Sung Min Kwon received the BS and MS degrees in Electrical Engineering from KAIST, Korea in 1997 and 1999, respectively. He is working toward PhD degree in the Department of Electrical Engineering and Computer Science (EECS), KAIST, Korea. His research interests include medical image processing, 3D visualization, and volume registration.

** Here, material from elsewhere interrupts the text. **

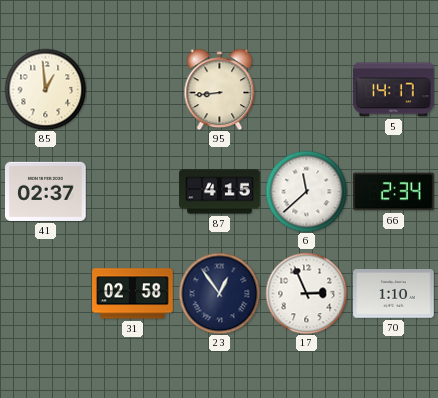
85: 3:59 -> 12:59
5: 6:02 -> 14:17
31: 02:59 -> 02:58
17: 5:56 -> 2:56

Yong Sun Kim received the BS and MS degrees in Electrical Engineering from KAIST, Korea in 2002 and 2004, respectively. He is a PhD candidate of the Department of EECS, KAIST. His research interests include medical image processing and registration.
Tae-Sung Kim received his medical degree from Yonsei University, Seoul, Korea, in 2000. He completed his internship and residency in Diagnostic Radiology at Yonsei University Medical Center, in 2001 and 2005, respectively. His research interests are medical image processing and medical informatics.
Jong Beom Ra received the BS degree in Electronic Engineering from Seoul National University, Korea, in 1975, and the MS and PhD degrees in Electrical Engineering from KAIST, Korea, in 1977 and 1983, respectively. From 1983 to 1987, he served as an associate research scientist in Radiology, Columbia University, New York, USA. He joined the Department of EECS in KAIST, in July 1987, where he is now a professor and the director of medical imaging research center, KAIST. His research interests are digital image and video processing, medical imaging, and 3-D visualization. He is a senior member of IEEE.